Do I Want to be an Amazing Programmer?
Spolier alert - no

I found myself sitting in an airplane seat when this question popped in my head of ouf nowhere. The timing was good - I had plenty of it to entertain the question. I'm not going to lie, I do not like the answer.

An amazing programmer may eschew an ide for vi. They optimize to the hilt and use the latest and greatest tools for the job. I have forever wanted to be that guy. The one who doesn't have tmux and vi cheat sheets taped to his monitor. The one who uses arch linux and a tiling window manager like Awesome. As circumstances go, I cannot be that guy. Instead of worrying about fast runtimes, I tend to worry about cash flow. Instead of doing it right the first time, I tend to push an 85% solution to production as fast as possible to impress a paying customer. I worry about using the latest frameworks because I don't know if I'll be able to hire someone with that skillset when we lose the guy who decided to use it and probably wrote 90% of the code.

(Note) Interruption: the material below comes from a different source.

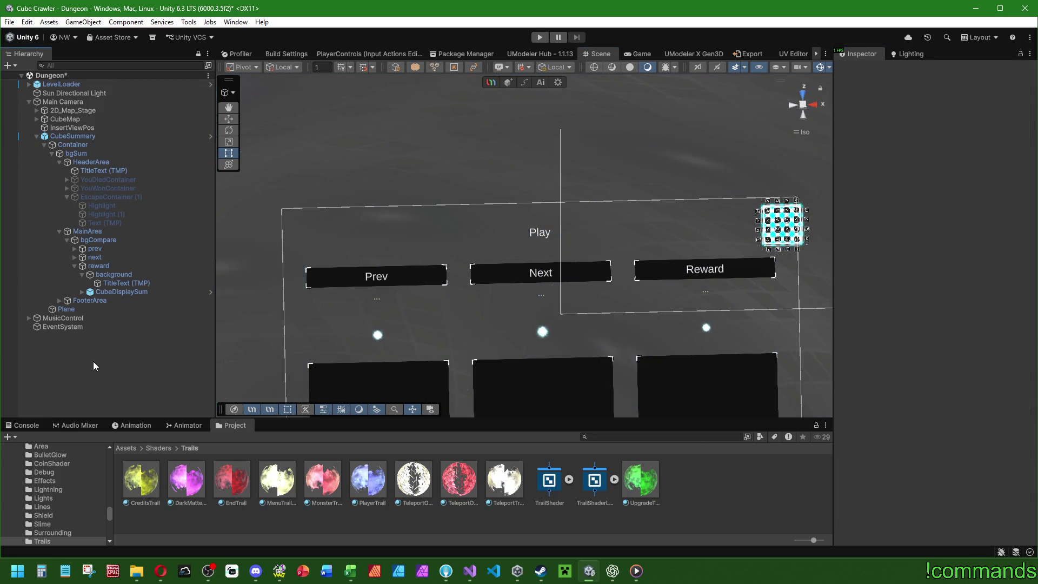
{"action": "scroll", "coordinate": [449, 328], "scroll_direction": "down", "scroll_amount": 4}
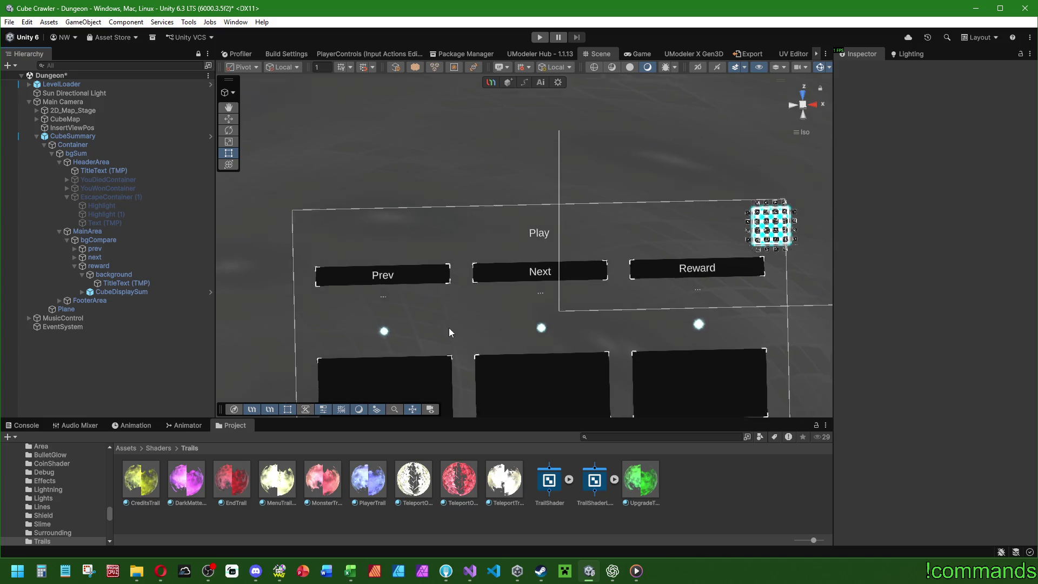
{"action": "left_click", "coordinate": [82, 137]}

Do I want to be an amazing programmer? In theory, yes! I'm an algorithms guy. My first real language was Scheme. In college I wrote x386 assembly on paper and did it without making any mistakes. So, what happened? My priorities have changed, it is as simple as that. I'm excited about erlang, but I'm more excited about optimizing for the 100th, then 1,000th, then 1,000,000th customer. I love thinking about what taking VC money really means. I love cultivating a circle of people who I can call for advice on convertible notes. I spend a lot of time thinking about what certain strategies look like on a cap table and what signals they send to the public.

Do I want to be an amazing programmer? Apparently not. It seems like I want to be an amazing business person instead. I don't yet have a solid definition of what that means but I know I'm headed down that path. Follow your passions, they say, and that's exactly what I intend to do.

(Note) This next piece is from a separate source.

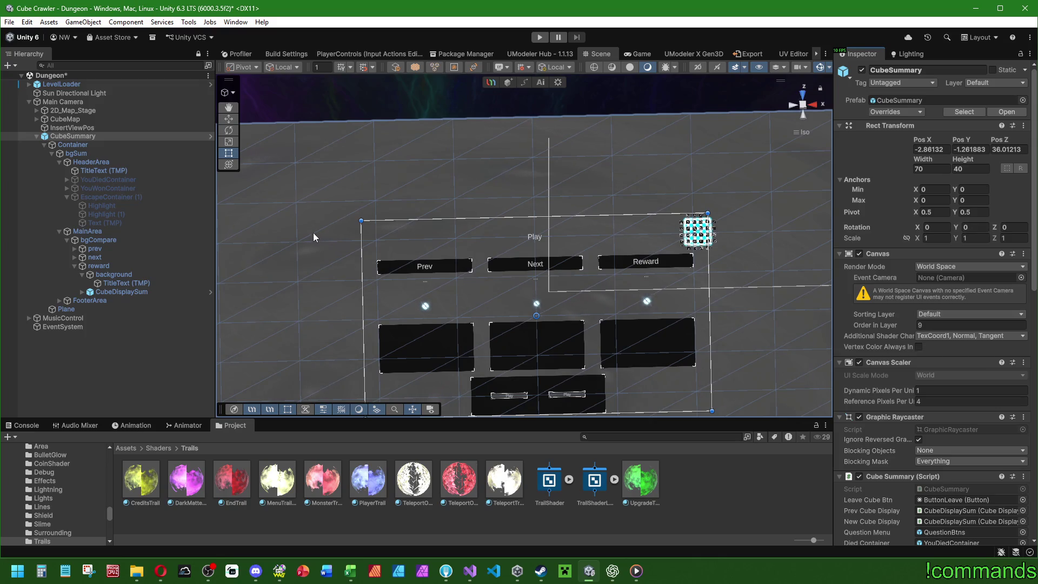
{"action": "left_click", "coordinate": [149, 359]}
{"action": "left_click", "coordinate": [96, 129]}
{"action": "left_click", "coordinate": [98, 134]}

I will never let go of my programming roots. I strive for a balance between code (building great products) and business (building frameworks that promote selling those products.) I don't want to be a functional programming mascot thinking about monads all day, nor will I be a businessman who spends the day thinking about how hiring lobbyists could help my product maintain a monopoly in the market. I think being a success requires a little bit of both those sides. So, that is what I'm doing.